Schweppe zeichnet Portraits von Alfred Mais, Deutschlands oberstem Heeresgeneral und Ingo Gerhartz, dem »Chef« der Luftwaffe – beide könnten nicht unterschiedlicher sein. Aber auch Armin Papperger, der Vorstandsvorsitzende von Rheinmetall, wird beäugt.
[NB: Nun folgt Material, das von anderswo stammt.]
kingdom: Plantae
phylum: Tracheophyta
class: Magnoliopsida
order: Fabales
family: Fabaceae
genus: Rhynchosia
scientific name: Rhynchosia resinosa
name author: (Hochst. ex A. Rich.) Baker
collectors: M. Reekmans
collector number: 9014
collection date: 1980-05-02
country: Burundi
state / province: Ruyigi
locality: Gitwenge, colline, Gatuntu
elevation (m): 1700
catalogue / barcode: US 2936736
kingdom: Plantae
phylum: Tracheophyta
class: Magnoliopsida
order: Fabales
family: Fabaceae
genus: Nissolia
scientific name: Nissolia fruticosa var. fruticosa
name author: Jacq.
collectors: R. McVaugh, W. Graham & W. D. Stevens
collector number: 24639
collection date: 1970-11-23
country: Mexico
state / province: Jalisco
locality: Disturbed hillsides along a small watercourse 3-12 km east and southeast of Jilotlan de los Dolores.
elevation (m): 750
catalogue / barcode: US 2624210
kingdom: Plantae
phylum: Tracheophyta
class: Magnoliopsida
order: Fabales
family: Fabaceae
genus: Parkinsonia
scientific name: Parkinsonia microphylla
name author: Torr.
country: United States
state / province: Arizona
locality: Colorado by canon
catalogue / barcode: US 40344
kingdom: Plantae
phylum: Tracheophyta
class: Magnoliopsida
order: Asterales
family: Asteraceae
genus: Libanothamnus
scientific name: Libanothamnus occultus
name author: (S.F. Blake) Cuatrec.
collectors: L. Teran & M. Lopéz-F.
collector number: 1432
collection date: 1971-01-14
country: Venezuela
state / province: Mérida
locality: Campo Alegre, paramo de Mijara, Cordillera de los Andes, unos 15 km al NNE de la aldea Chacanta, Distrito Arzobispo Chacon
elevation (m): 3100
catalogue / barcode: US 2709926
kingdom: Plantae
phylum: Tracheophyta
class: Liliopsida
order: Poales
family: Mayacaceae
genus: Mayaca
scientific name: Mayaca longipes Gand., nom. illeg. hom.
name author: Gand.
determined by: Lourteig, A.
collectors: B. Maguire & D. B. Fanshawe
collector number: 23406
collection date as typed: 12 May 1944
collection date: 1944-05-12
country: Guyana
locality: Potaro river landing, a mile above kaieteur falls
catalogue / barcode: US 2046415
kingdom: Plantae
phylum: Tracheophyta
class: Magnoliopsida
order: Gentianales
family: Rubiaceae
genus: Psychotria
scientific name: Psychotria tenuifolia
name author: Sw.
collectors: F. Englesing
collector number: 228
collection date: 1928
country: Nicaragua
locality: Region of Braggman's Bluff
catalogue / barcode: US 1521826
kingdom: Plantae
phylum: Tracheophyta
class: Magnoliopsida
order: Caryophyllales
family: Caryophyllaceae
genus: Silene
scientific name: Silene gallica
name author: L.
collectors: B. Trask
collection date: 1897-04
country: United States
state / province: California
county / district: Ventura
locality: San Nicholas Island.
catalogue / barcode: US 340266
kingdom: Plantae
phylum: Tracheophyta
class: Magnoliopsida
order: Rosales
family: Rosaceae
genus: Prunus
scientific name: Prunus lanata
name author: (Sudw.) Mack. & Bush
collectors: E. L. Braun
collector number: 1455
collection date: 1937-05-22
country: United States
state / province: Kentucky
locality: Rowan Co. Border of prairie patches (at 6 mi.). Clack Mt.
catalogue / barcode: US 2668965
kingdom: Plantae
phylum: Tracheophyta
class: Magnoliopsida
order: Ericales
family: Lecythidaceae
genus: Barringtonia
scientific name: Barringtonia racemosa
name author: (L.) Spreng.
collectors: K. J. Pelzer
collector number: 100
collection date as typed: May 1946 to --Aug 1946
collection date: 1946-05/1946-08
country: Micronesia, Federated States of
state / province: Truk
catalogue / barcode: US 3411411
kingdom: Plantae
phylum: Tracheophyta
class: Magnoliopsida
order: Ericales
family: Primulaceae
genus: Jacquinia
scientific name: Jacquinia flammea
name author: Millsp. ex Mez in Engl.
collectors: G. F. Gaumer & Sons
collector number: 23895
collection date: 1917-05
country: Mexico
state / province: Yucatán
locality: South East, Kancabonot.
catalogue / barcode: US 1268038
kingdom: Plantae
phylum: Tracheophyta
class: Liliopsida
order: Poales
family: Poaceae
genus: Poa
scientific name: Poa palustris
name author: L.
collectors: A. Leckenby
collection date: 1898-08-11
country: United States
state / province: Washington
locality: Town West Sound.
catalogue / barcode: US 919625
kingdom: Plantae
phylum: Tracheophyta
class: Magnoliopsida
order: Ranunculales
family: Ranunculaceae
Er schaut dem Haushälter Tobias Waldhüter über die Schulter (dabei bekommt man interessante Einblicke in die sogenannte »Nacht der langen Messer«, in der »der finale Haushalt für das neue Jahr ausgedealt« wird), begleitet den Nachrücker Nils Gründer, der »in der FDP-Arbeitsgruppe Verteidigung« arbeitet, zitiert den ehemaligen Wehrbeauftragten Hans-Peter Bartels und erlebt die amtierende Wehrbeauftragte Eva Högl, die zwar alles zu wissen scheint, was die Mangellage der Bundeswehr angeht, aber irgendwie wirkungslos bleibt.
Manche Treffen wirken wie pflichtschuldige Protokolle, weil sie keinerlei Erkenntnisgewinn liefern. Etwa bei Agnieszka Brugger, die überzeugt ist, dass die Bundeswehr im »Ernstfall« besser funktionieren würde, als manche Schlagzeile vermuten lasse. Dass es nicht »Ernstfall« heißt, wissen beide anscheinend nicht, was ein bisschen peinlich ist, wenn man sich gleichzeitig darüber amüsiert, dass Verteidigungsministerin wie Bundeskanzler von »Luftabwehr« (statt Flugabwehr oder Luftverteidigung) sprechen. Er scheint auch Brugger zuzustimmen, die meint, dass die »Zeitenwende« zu sehr von Männern dominiert würde. Eine merkwürdige Feststellung, schließlich ist zu diesem Zeitpunkt Christine Lambrecht Verteidigungsministerin, Eva Högl Wehrbeauftragte, Annalena Baerbock ist omnipräsent und sieht sich auch schon einmal mit Russland im Krieg und Strack-Zimmermann beherrscht die innenpolitischen Schlagzeilen.